On enfile un vieux short, des baskets rose bonbon
On nettoie la bécane, on regonfle les pneus
La selle est un peu molle, propice aux abandons
Le chemin a des parfums mouillés dans les creux
Voilà qu’on aperçoit une casquette bleue
Des yeux rieurs, une barbiche claire, c’est Léon.
Septante ans, poète et vainqueur du Marathon
De New York, Paris ; on l’avait perdu des yeux
Premier mai ! Septante ans ! " - On se laisse griser "
La sève printanière, plus forte que vos artères
Est un alcool capiteux qui vous fait tanguer
- Bonjour ! – Salut ! Ce jour exauce mes prières !
On met un pied à terre, on fait des regards doux
On s’essuie la nuque, on boit à son bidon
Vous aimez pédaler sur la digue, dit Léon
On opine, on lui offre un caramel mou.
Sur la berge de l’Isère tremblent les peupliers
Les neuves hirondelles chassent les moustiques
De nos sacoches kaki, on sort nos pique-nique
Pour lui pain et fromage, pour soi du lait caillé
L’ombre est fraîche, il vous couvre de son K-Way
" Quand on a septante ans, mieux vaut être prudent ! "
Ses yeux brillent comme lacs ; on n’ose dire ouais !
On s’endort pour de vrai dans un décor charmant.

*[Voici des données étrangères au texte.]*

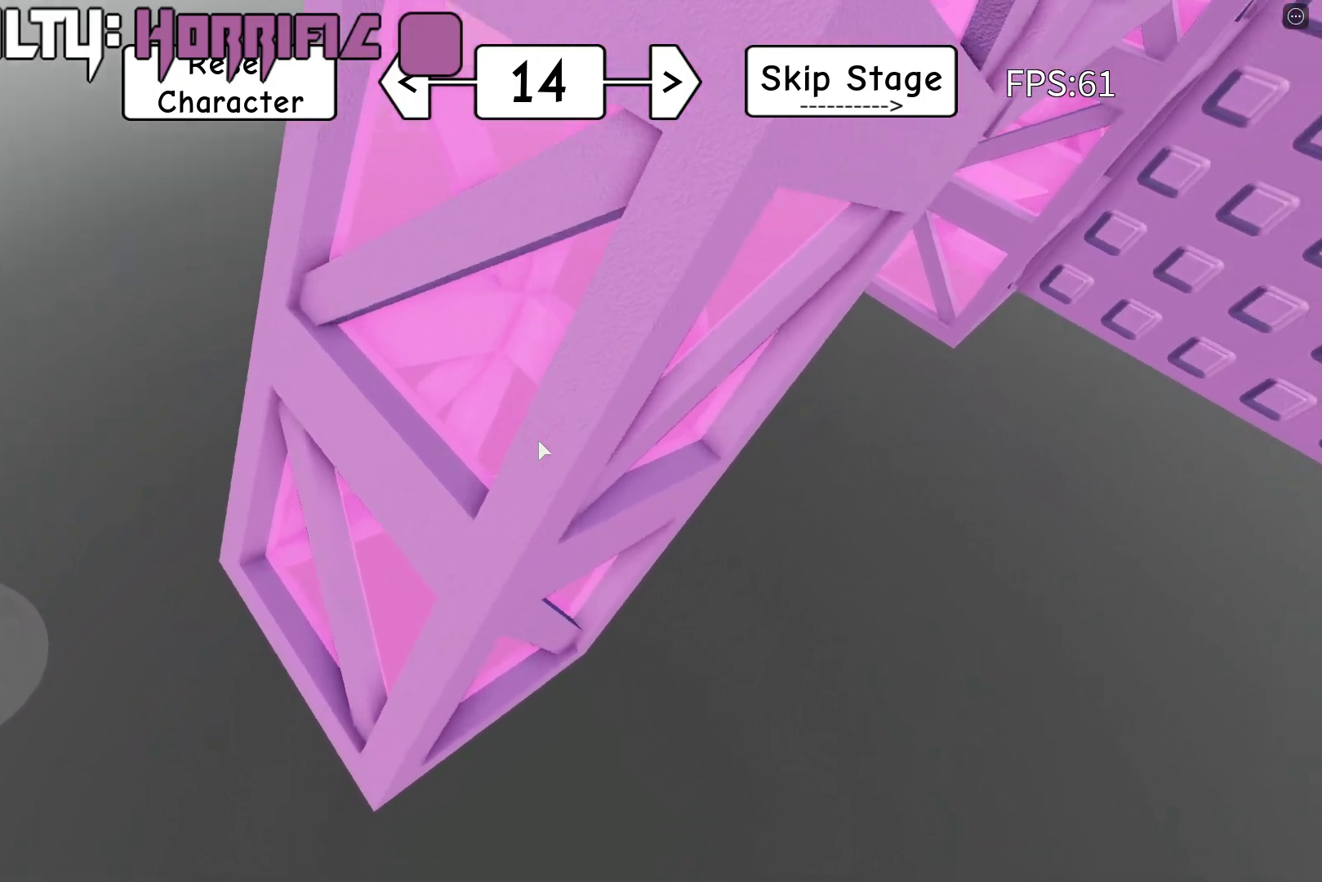
{"keys": ["a", "space", "w"], "events": [[200, "w", "up"], [433, "w", "down"]]}
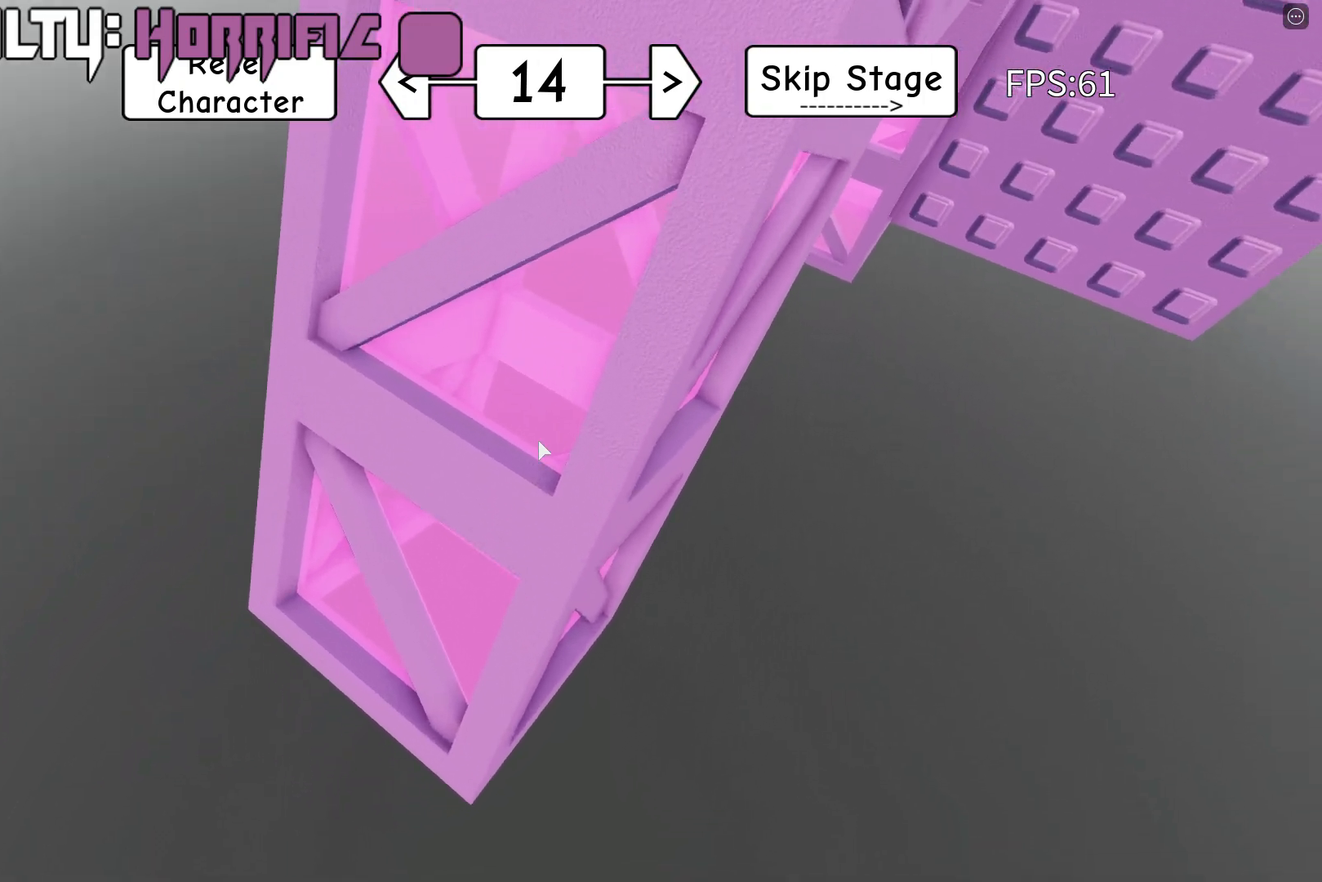
{"keys": ["a", "space"], "events": [[433, "w", "up"]]}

On rêve du temps jadis, on était si sérieux
L’amour unique pour toujours mettait le feu
A chaque heure. On était plein et le monde vide.
A septante ans le monde est plein et le cœur vide.
Léon rampe vers vous, à la bouche une violette
Il dit votre nom les bras pliés sous la tête
Sa main touche la vôtre, il chante un vieil air
" La belle si tu voulais… ", on ne fait pas la fière.
On murmure : " nous dormirions ensemble, lonla "
Il poursuit, tremblant : " dans un petit pré carré "
On s’entête : " sous les lilas et les résédas "
On trouve sur les fougères une couche pour s’aimer
On revient chaque soir au chemin des amants
On récite Rimbaud, on chante du Ferré
Le cœur est plein, le monde aussi, chère liberté
On se fout d’être sérieux quand on a septante ans.